When determining which phase your organization should go into first during an incident response plan (IRP), you should consider the type of threat being faced and how much time you have available before deciding what steps need to be taken next—what order they should happen in depends on where your priorities lie. For example: If data loss is not an issue but brand reputation management is critical for your organization then containment may take priority over eradication; however if there are financial implications associated with an incident then eradication might take precedence over containment or recovery because it stops further damage occurring sooner rather than later.

When you have an incident response plan, you have a better chance of reducing the impacts of the incident.

When you have an incident response plan, you have a better chance of reducing the impacts of the incident. This is due to the fact that there are 6 phases in an incident response plan as well as lessons learned from previous incidents. The 6 phases include preparation, identification, containment and eradication, recovery, and post-incident activity. Once you know what these phases are, it will be easier for you to implement them when faced with a cyber-attack.

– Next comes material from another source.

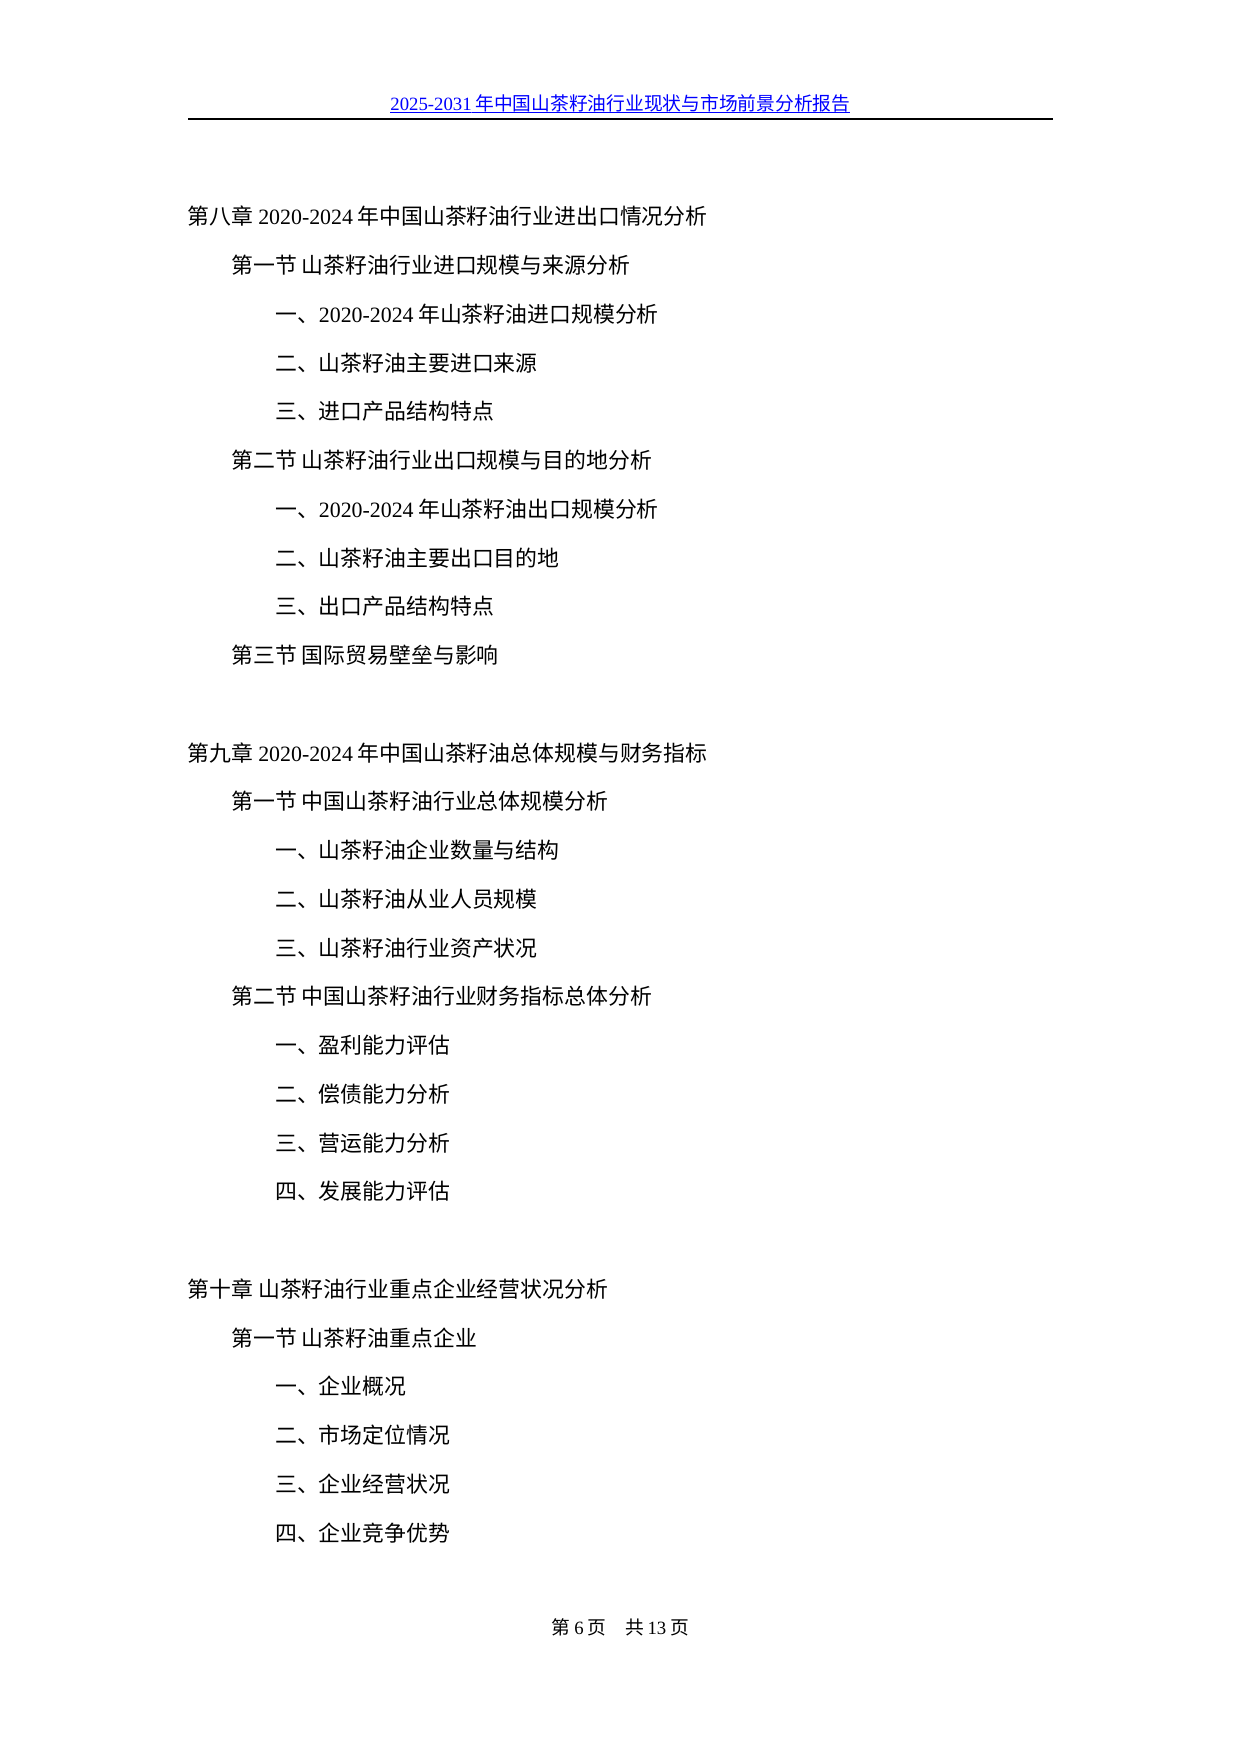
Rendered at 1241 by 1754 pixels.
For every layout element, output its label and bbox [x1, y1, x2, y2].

The first two phases are preparation and identification. They allow companies to prepare themselves for any types of attacks that may occur while also making sure they have the right staff on board who can identify threats quickly before they become real problems or damage too much information stored within their systems. The next two phases are containment and eradication which means isolating infected computers so they cannot spread further while removing any malicious programs found within this time frame plus cleaning up after them once everything has been removed successfully. After these actions have been completed successfully then comes recovery where all damaged files need replacing with backups taken beforehand plus anything else needed after reviewing how many changes occurred during each phase above mentioned! Finally comes post-incident activity which includes documenting what happened during this time period including what went wrong – so future attacks can be avoided by learning from past mistakes made at some point in time (e..g., not patching enough security holes).


Incident response plans help ensure that an organization can recover quickly from a cyber incident. A solid plan will help you mitigate the impact of a breach, reduce the damage done by malware or ransomware, and provide insight into how future incidents should be handled.